Few people know that this is what MC Hammer was originally going to say instead of "Hammer Time" but here it is my random pointless video clip. Fact or Fiction, I do not know but do not try this at home, unless your home is giant moon walk untop of a magical waterfall, and you live next to gumdrop lane where everyone is always happy. Except for old angry Mr. Johnson, who won't get off your back about your dog always running in his yard. But you live in a Moon Walk so you don't care.



I probably could have done that, but not since I stopped drinking. Well I'm pretty sure I could atleast grab a dog by the hind legs and pretend like its a wheel barrow. Cos I was gonna do that anyways.

 

If its News to You, Its News to Me...


Recentily 2 siblings who are the products of a sperm donor were reunited. The girls, Danielle Pagano, 16, and JoEllen Marsh, 15, connected through the Donor Sibling Registry, a Web site that is helping to open a new chapter in the oldest form of assisted reproductive technology. The three-year-old site allows parents and offspring to enter their contact information and search for others by sperm bank and donor number. WOW..... I did not know I was supposed to get that stuff registered. I really hope this isn't like the time I forgot to register for selective service. I think thats great, that there is an international registry, because if sperm got in the wrong hands, all hades could just break loose. The humanity..... I wonder if they have one of those websites that have one of those "win a free ipod" pop-up. God knows, I would donate all the time. Well not really....all the time. Maybe more then usual since I quit smoking.

 

Missunderstood Pimps....Col. Sanders


This is a section were I will examine missunderstood sex symbols from era's past. And the first member of the MP Class of 06 is Col. Sanders. Col. Harland Sanders was born in 1890. He made his mark in the fried chicken world at the tender and crispy age of 65.(Pun Warning) He later sold his shares of KFC for $2million in 1965 and decided to stay on as a spokesman for the company.

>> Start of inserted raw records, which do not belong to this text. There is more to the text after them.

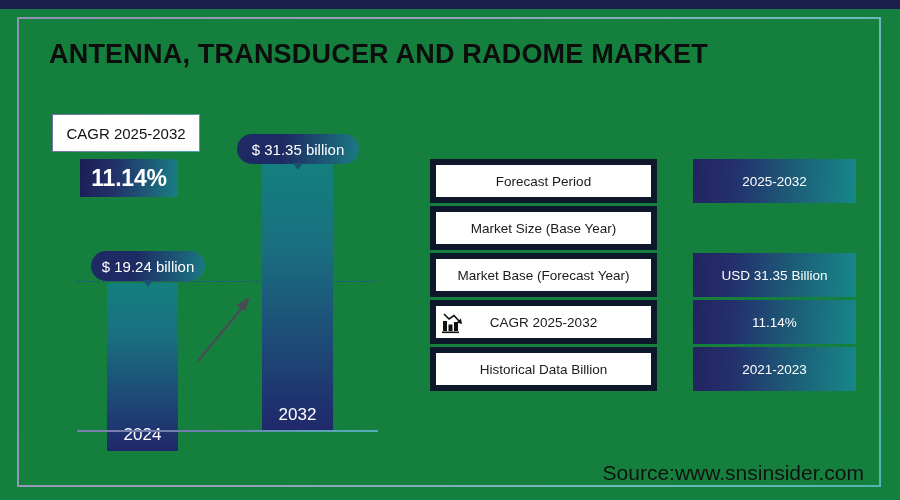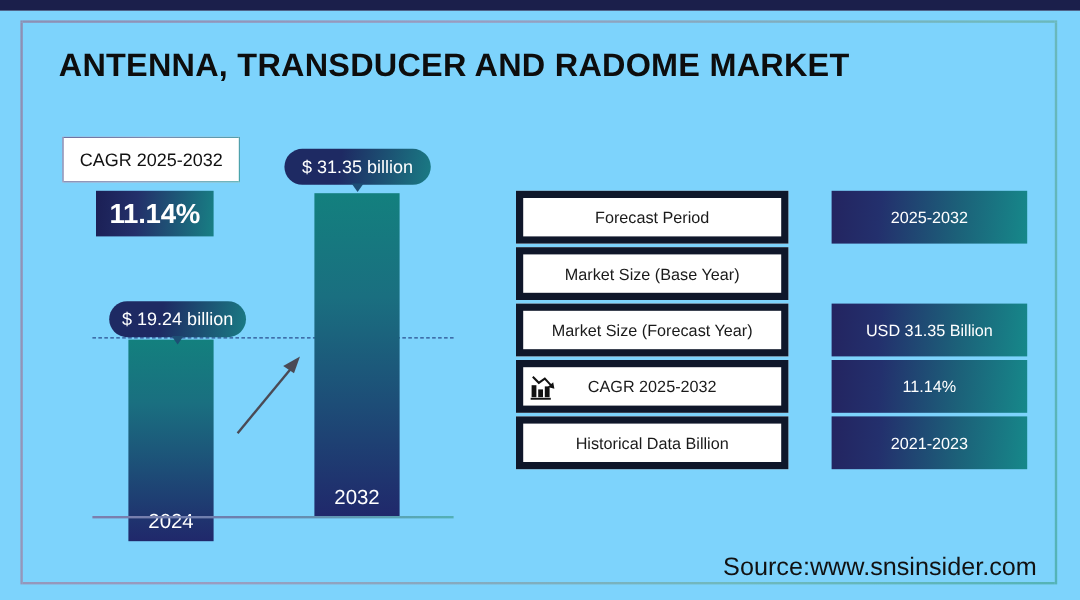--- a/index.html
+++ b/index.html
@@ -26,7 +26,7 @@
     position: absolute;
     left: 0; top: 9px;
     width: 900px; height: 491px;
-    background: #7dd3fc;
+    background: #15803d;
   }
   .inner-frame {
     position: absolute;

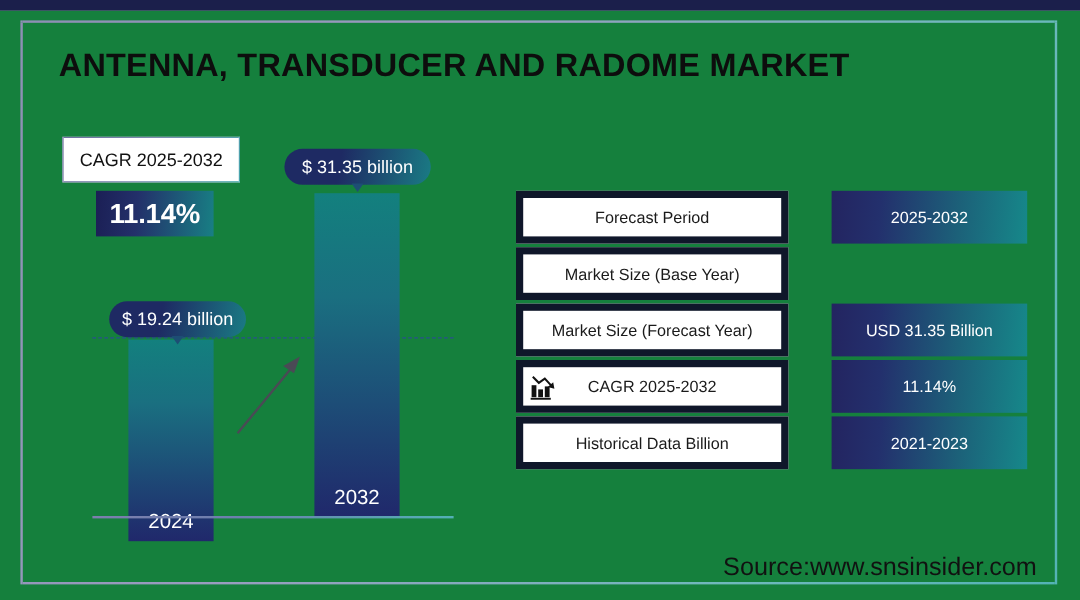--- a/index.html
+++ b/index.html
@@ -158,7 +158,7 @@
     border-right: 5px solid transparent;
     border-top: 7px solid #1d4e74;
   }
-  .pill-2032 { left: 237px; top: 115px; width: 122px; }
+  .pill-2032 { left: 237px; top: 125px; width: 122px; }
   .pill-2024 { left: 91px; top: 242px; width: 114px; }
 
   

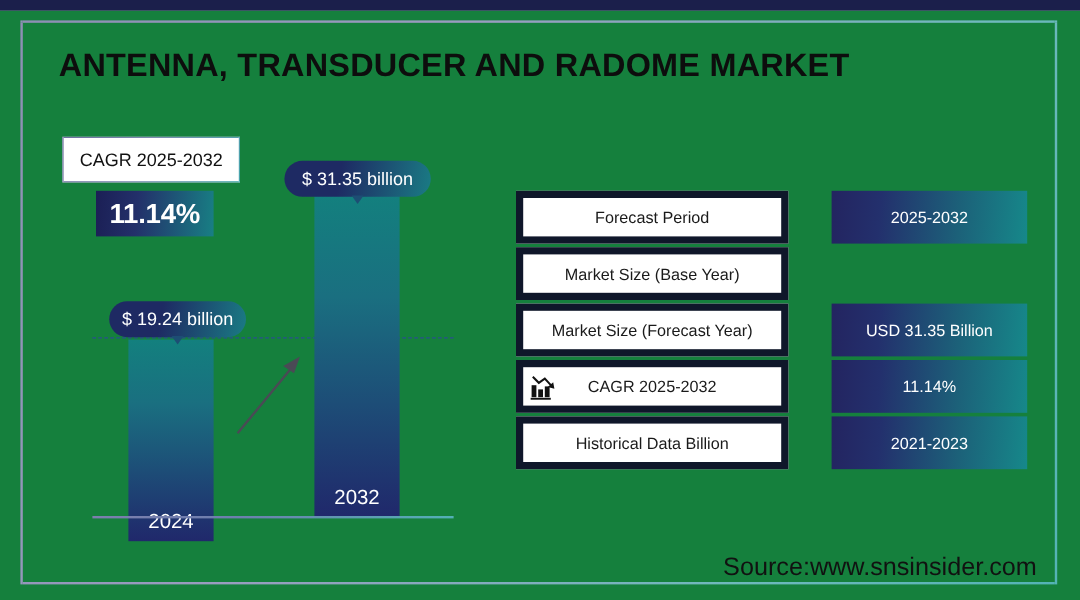--- a/index.html
+++ b/index.html
@@ -283,7 +283,7 @@
 
     <div class="trow">
       <div class="tlabel">
-        <span class="ltext">Market Size (Forecast Year)</span>
+        <span class="ltext">Market Base (Forecast Year)</span>
       </div>
       <div class="tvalue">
         <span class="vtext">USD 31.35 Billion</span>

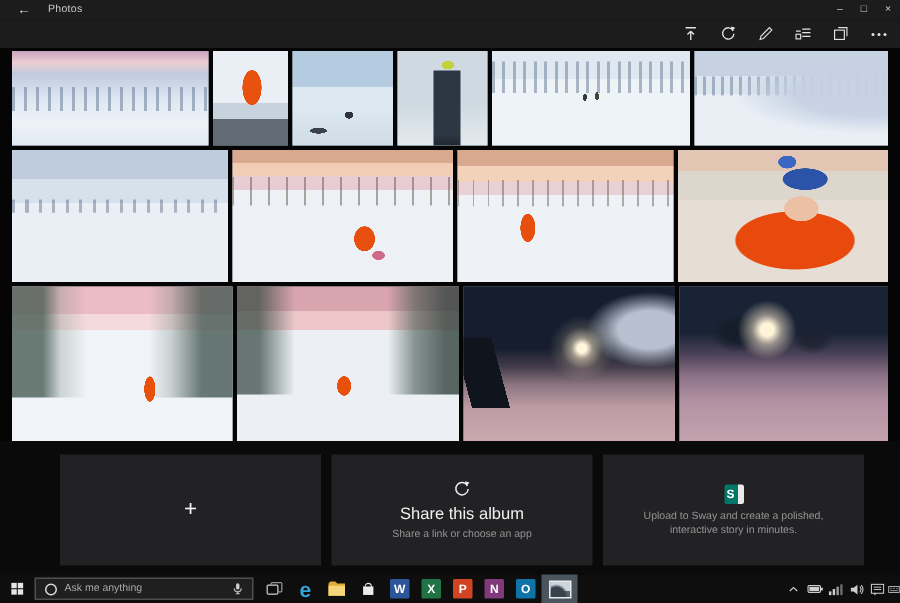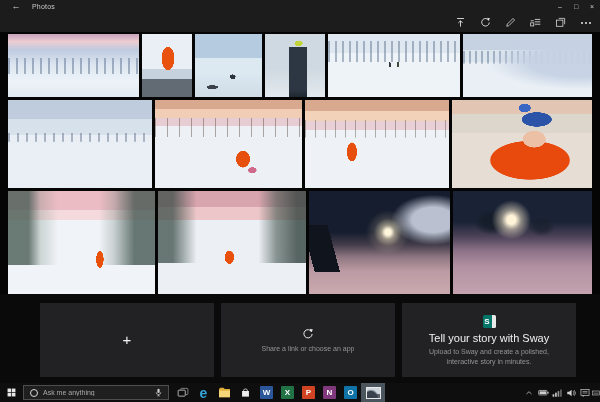--- a/index.html
+++ b/index.html
@@ -215,6 +215,7 @@
             <path d="M10.6 1l4.2 1.3-3 3.1z" fill="#f0f0f0"></path>
           </svg>
       </div>
+      <span class="ttl">Share this album</span>
       <span class="sub">Share a link or choose an app</span>
     </div>
     <div class="abtn">

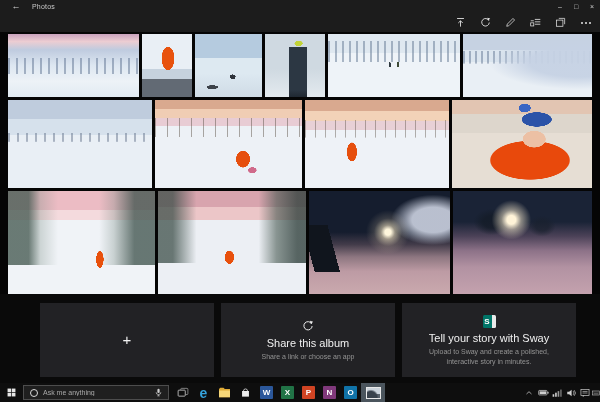--- a/index.html
+++ b/index.html
@@ -222,7 +222,6 @@
       <div class="icslot">
           <span class="sway-ico">S</span>
         </div>
-      <span class="ttl">Tell your story with Sway</span>
       <span class="sub">Upload to Sway and create a polished, interactive story in minutes.</span>
     </div>
   </div>

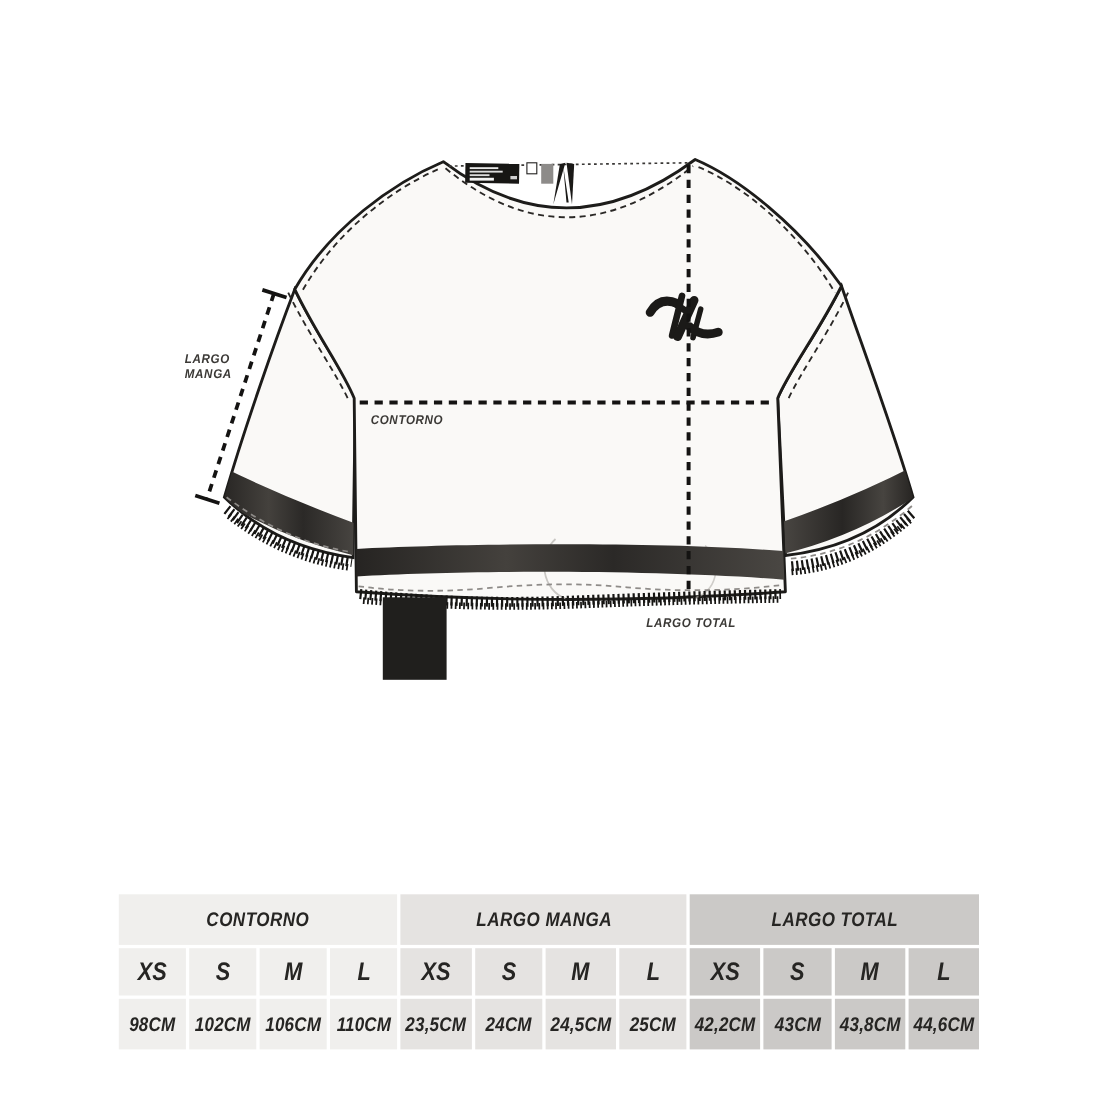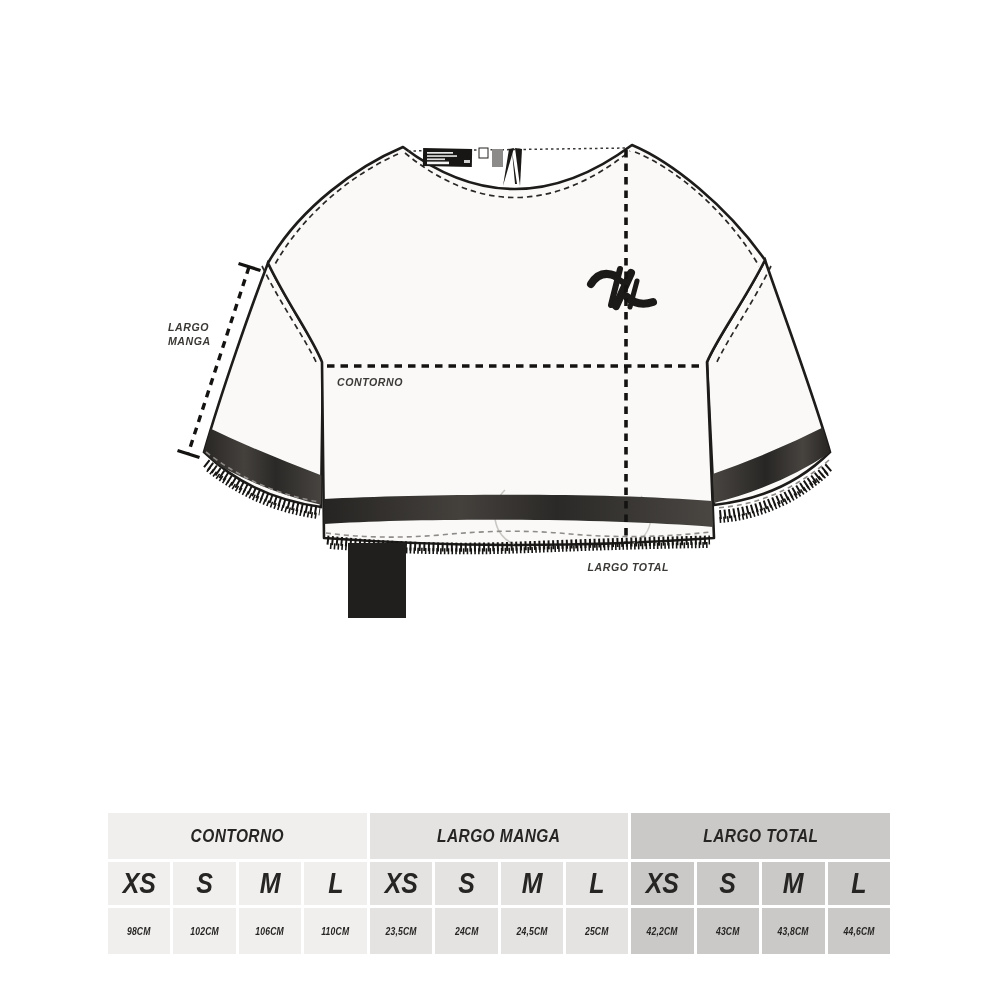--- a/index.html
+++ b/index.html
@@ -30,7 +30,7 @@
   .cell{display:flex;align-items:center;justify-content:center;}
   .cell span{display:inline-block;transform:scaleX(.86);white-space:nowrap;}
   .th{grid-column:span 4;font-size:18px;font-weight:600;letter-spacing:.5px;}
-  .sz{font-size:29px;font-weight:600;}
+  .sz{font-size:23px;font-weight:600;}
   .val{font-size:10px;font-weight:700;letter-spacing:.2px;}
   .g1{background:#f0efed;}
   .g2{background:#e5e3e1;}

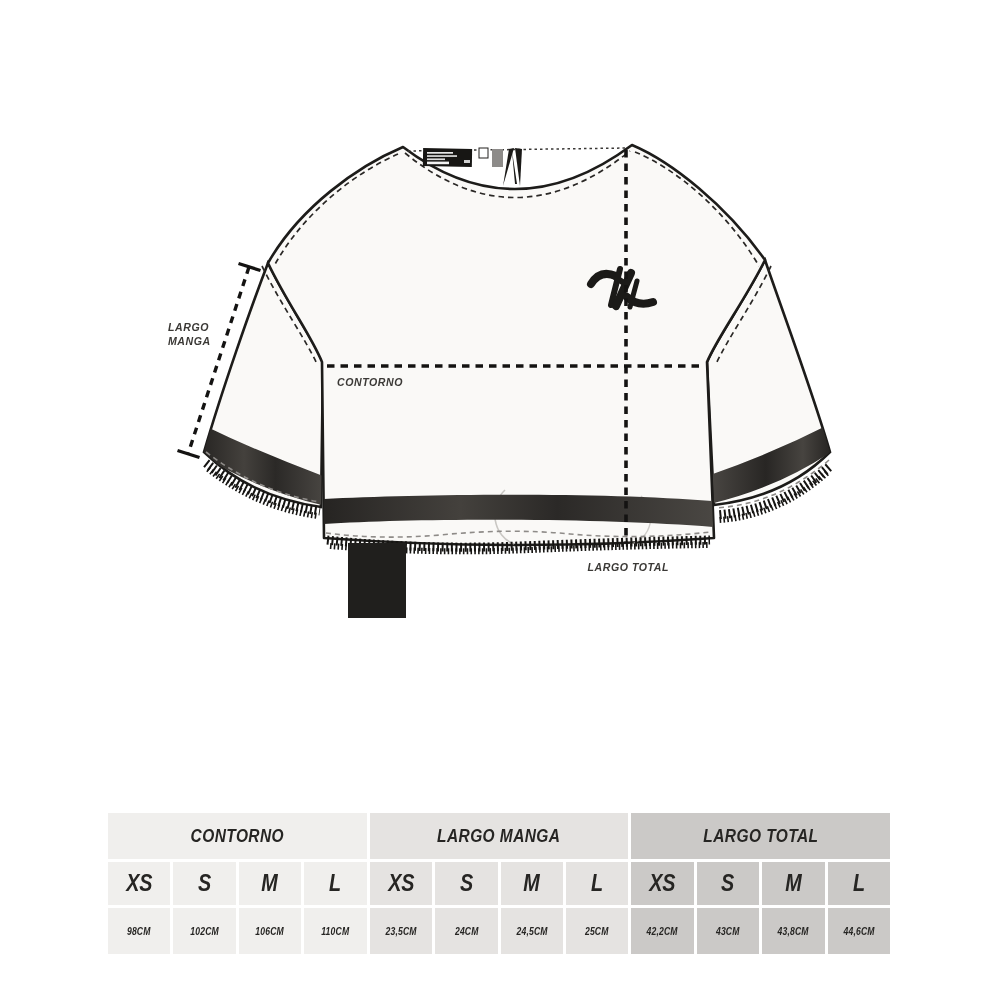--- a/index.html
+++ b/index.html
@@ -31,7 +31,7 @@
   .cell span{display:inline-block;transform:scaleX(.86);white-space:nowrap;}
   .th{grid-column:span 4;font-size:18px;font-weight:600;letter-spacing:.5px;}
   .sz{font-size:23px;font-weight:600;}
-  .val{font-size:10px;font-weight:700;letter-spacing:.2px;}
+  .val{font-size:18px;font-weight:700;letter-spacing:.2px;}
   .g1{background:#f0efed;}
   .g2{background:#e5e3e1;}
   .g3{background:#cbc9c7;}

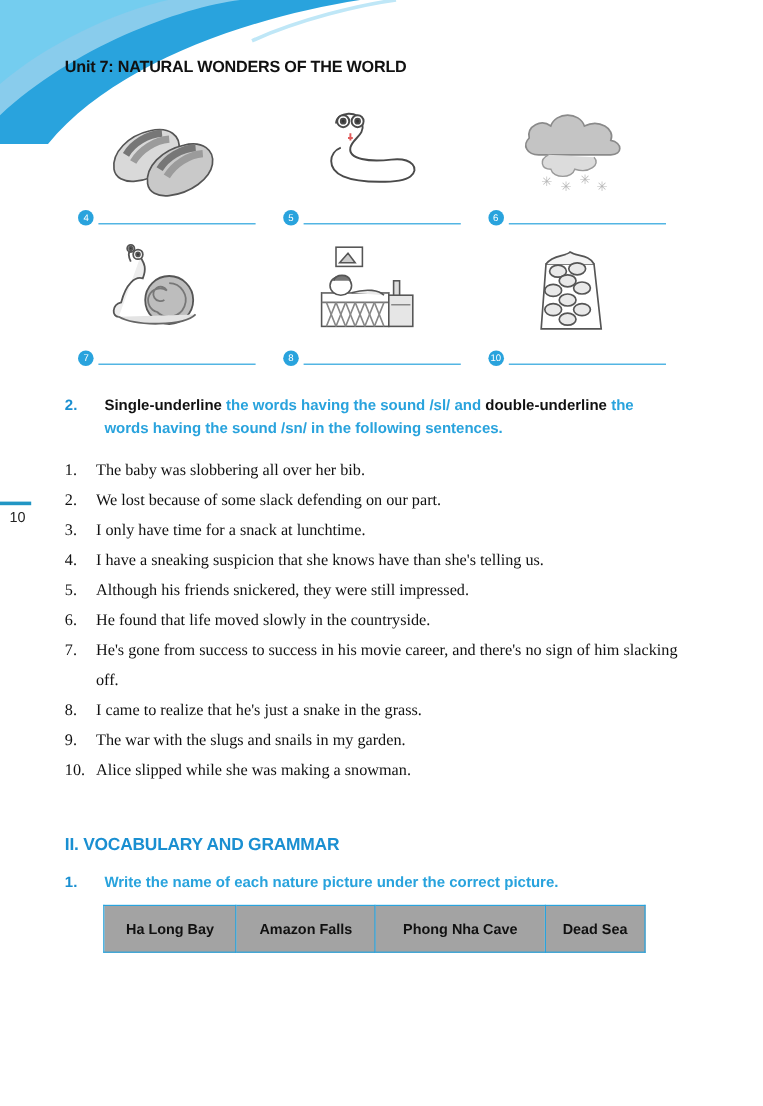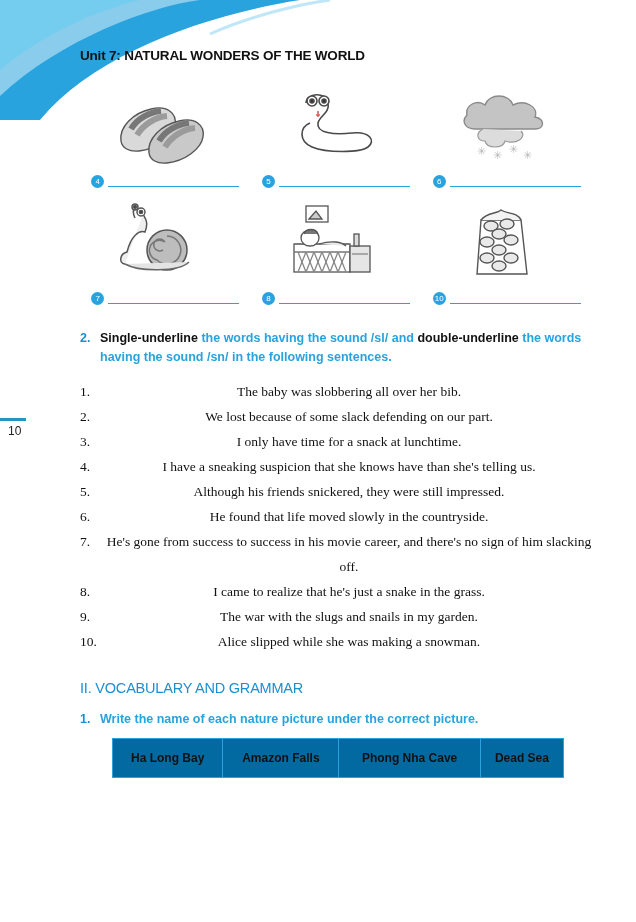--- a/index.html
+++ b/index.html
@@ -43,7 +43,7 @@
 
   .content {
     position: absolute;
-    left: 80px;
+    left: 54px;
     top: 0;
     width: 512px;
   }

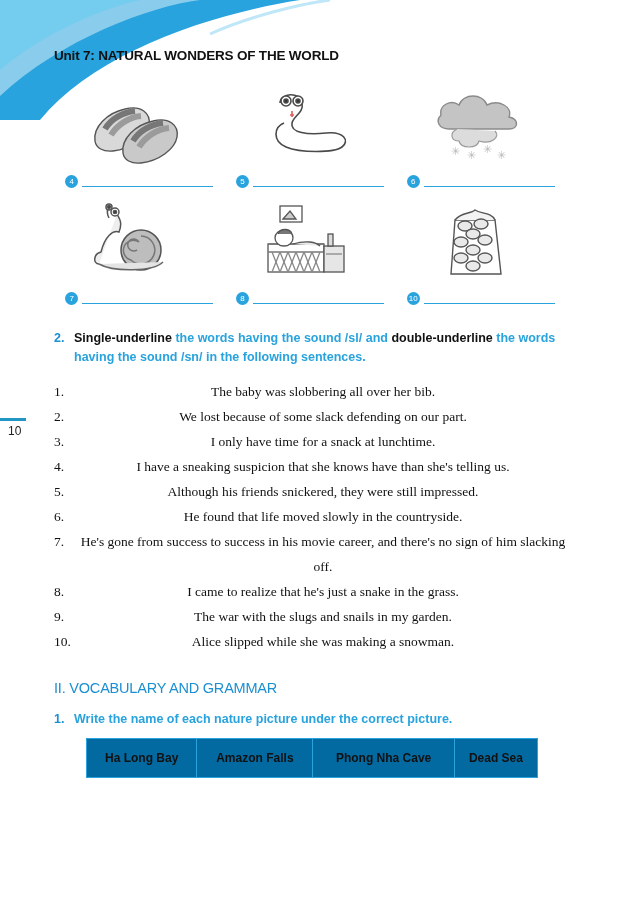--- a/index.html
+++ b/index.html
@@ -115,7 +115,7 @@
     width: 20px;
     flex: 0 0 20px;
   }
-  .ex-text { flex: 1 1 auto; }
+  .ex-text { flex: 1 1 auto; margin-left: 13px; }
   .hl { color: #29a3dd; }
 
   ol.sentences {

But there was another side to "The Colonel", thats right the pimp side. As you can see in this recently exposed photo "The Col." was big with the ladies. He was always decked out in his white ice cream man tux, brim glasses, and the pimpest accessory of all the "cane". Always a player taunting all with his secret blend of herbs...(think about it) and spices. Oh Col., the secret life you lived. If we could all live vicariously through you. You and your "Original Recipe" for pimp'n.